Son olarak da Suriye’de 8 Aralık 2024’te Baas rejiminin devrilmesi sonrası cihatçı Heyet Tahrir El-Şam’ın (HTŞ) kurduğu geçici yönetime bağlı alanlarda ajansımız NUJINNHA muhabirleri ve diğer gazeteciler tehditlerle karşı karşıya kaldı.

Son dönem ifade özgürlüğünün baskı altına alınarak gazetecilerin tutuklandığı ülkelerden biri de Tunus oldu. Dayanışmanın önemine vurgu yapan Tunuslu gazeteciler, bu dayanışmanın sadece mesleki değil, Suriyeli gazetecilerin mücadelesine karşı duydukları sorumluluğunda gereği olduğunu söyledi. 

‘Dayanışma mesleki ve ahlaki bir yükümlülüktür’

Tunuslu Gazeteciler Ulusal Birliği üyesi Rim Saoudi, Suriyeli gazetecilerin, zor bir yaşam gerçeğiyle karşı karşıya kaldıklarını, çift yönlü zorluklarla mücadele ettiklerini belirterek, özellikle dini kalkan olarak kullanan rejimlerin kadınları önce hedef aldığını ve özgürlüklerini kısıtlamayı amaçladığını vurguladı.

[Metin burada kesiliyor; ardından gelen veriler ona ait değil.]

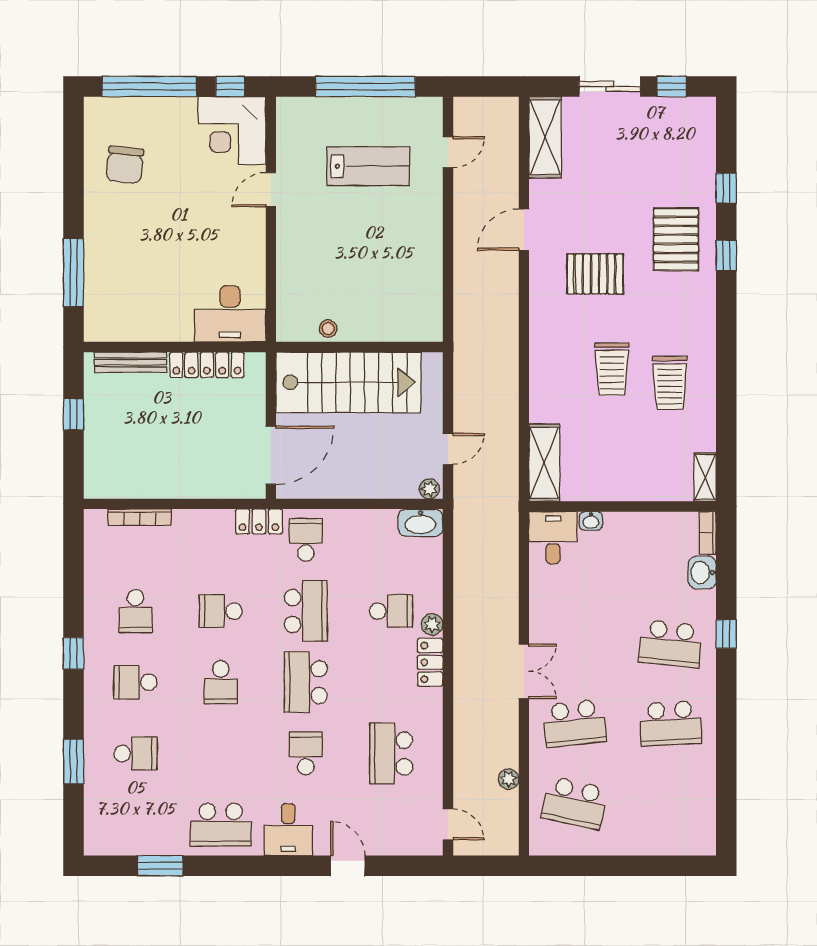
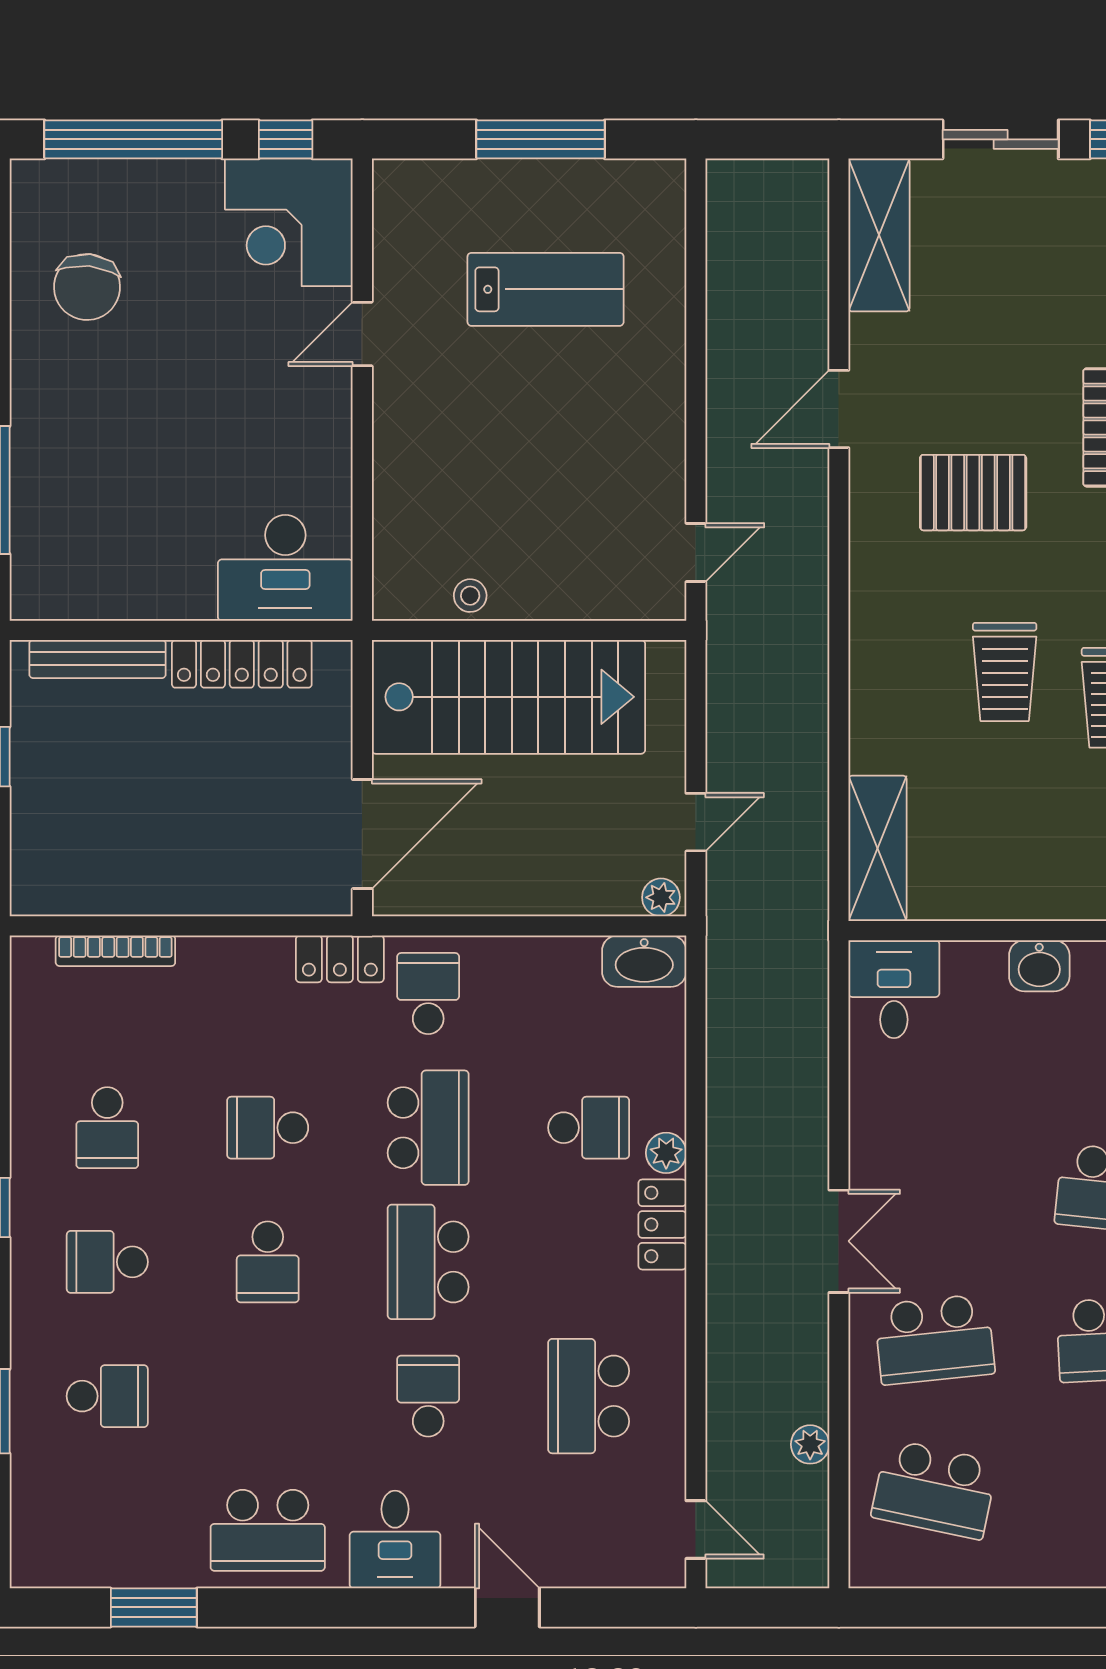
window: (365, 86) -> (541, 139), width x0.68
door: (448, 152) -> (696, 552), moved
washbasin: (591, 521) -> (1039, 966), moved, width x1.38, depth x1.45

Rim Saoudi, sözlerinin devamında şunları söyledi:

“Suriyeli gazetecilere destek olmak bir seçenek değil, mesleki ve ahlaki bir yükümlülüktür. Tunus’ta, karşılaştığımız zorluklara rağmen, meslektaşlarımızın Suriye’de yaşadıkları, her türlü hayal gücünü aşıyor. Onlar sürekli tehdit altında çalışıyorlar ve bizlerin görevi, sesimizi yükselterek onları desteklemek, çünkü basın özgürlüğü bölünemez, bir yerde bir gazeteciye yönelik her ihlal, tüm mesleğe bir saldırıdır.”

Rim Saoudi, Suriyeli gazetecilerin direncini takdir ettiğini ve onların, baskı ve engellemeler karşısındaki mücadelesinin, Arap dünyasında ifade özgürlüğü ve basının bağımsızlığı için savaşan gazetecilere güç olduğunu belirtti.

‘Dayanışma açıklamalardan ibaret olmamalı’

Suriyeli gazetecilerle dayanışmanın önemini vurgulayan Tunuslu Gazeteci Hanan Al-Arid de, bu desteğin yalnızca açıklamalarla değil, aynı zamanda gazetecilik çalışmaları ve araştırma raporları ile de gösterilmesi gerektiğini söyledi. Hanan Al-Arid, “Biz gazetecilerin haber olmalarını istemiyoruz, bizler sadece bu haberleri aktarmalıyız. Görevimiz, kalemlerimizi ve medya platformlarımızı kullanarak, yapılanları ve direniş hikayelerini yazmaktır, böylece acıları gölgede kalmaz” dedi.

Hanan Al-Arid, çatışma bölgelerindeki gazetecilerin çok zorlu koşullarda çalıştıklarını, ancak yine de dürüst gazetecilik yapma kararlılıklarını sürdürdüklerini ifade ederek, “Dayanışma içinde olmak, sadece sloganlardan ibaret olmamalıdır; bu, onların acılarını yazmak ve tüm medya platformlarında onları desteklemekle somutlaşmalıdır” şeklinde konuştu.